Показалось? — пробормотал лейтенант Терехин за дверью. Подождав немного, Константинов снова постучал в дверь.

— Ну, кто? — сказал Терехин. Клацнула задвижка, дверь стала отворяться. Константинов стоял у стены, за приоткрытой дверью.

Терехин выматерился и сделал шаг из двери на веранду, заглядывая за дверь. Его профиль был тускло освещен лампочкой через открытую дверь кухни. Быстрым движением снизу вверх Константинов ударил ножом в шею офицера и, держа нож в вытянутой руке, подальше от себя, чтобы кровь лейтенанта не попала на него, стал выворачивать нож в ране. В это мгновение он услышал неожиданный звук, который заставил его на ходу изменить план действий.

В ночь на четверг бригаду вновь вызвали на разгрузку, и, как только колонна бригадников прошла в ДОК, Аслан с Барахохло опять отстали от них и побежали к лесопилке.

— Ну, чо? — сказал Константинов. — Часа три уж, как сделал, чо вам надо. Утром весь поселок будет знать. Нам это глюкоза.

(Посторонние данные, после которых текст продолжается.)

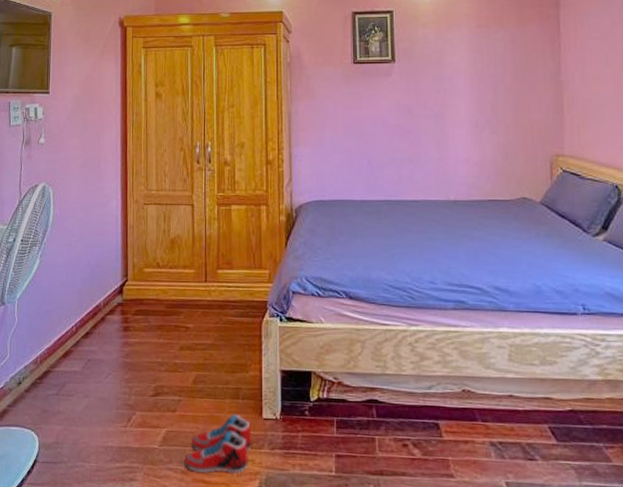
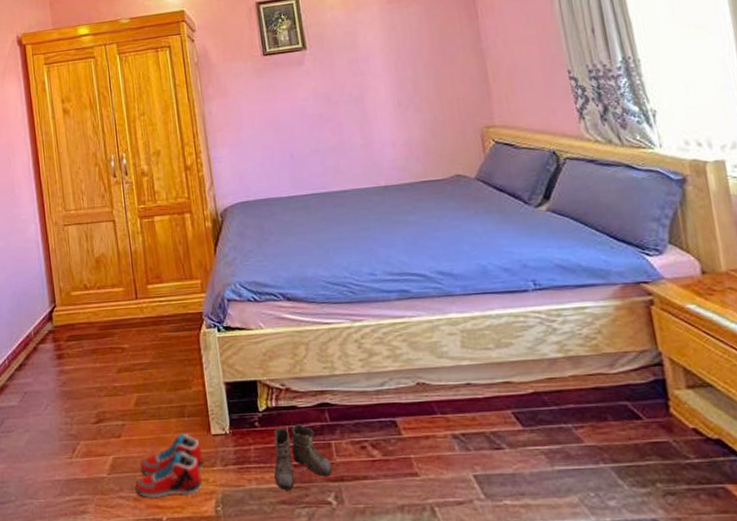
boots: none [309,417,373,479] -> present [264,424,332,491]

— Следов не будет? — сказал Аслан.

— Чо, мне впервой? Нам следов никогда не надо. Не боисс, никто про вас не узнает.

— Никто тебя не видел?

— Не-е. Только что он не один дома был, тут вы сбрехали.

— А-а? — хрипло сказал Барахохло. — Не один?

— Не. Баба его дома была, я не знал. Из комнаты вышла в самый момент.

— Ну, и чо? — закричал Барахохло.

— А ничо. Да ты не боисс, турок. Она не скажет.

— Ты чо? — закричал Барахохло, хватая Константинова за плечи.

— Говорю, не боисс, Барахохло. Я ее след за лейтенантом прибрал. Тем же ножичком. Мы следов не оставляем.

Барахохло тряс и тряс Константинова, и Аслан, безуспешно пытаясь оторвать его руки от шеи уже начавшего хрипеть урки, говорил:

— Кончай, турок, нам бежать надо, бригадир нас уже ищет.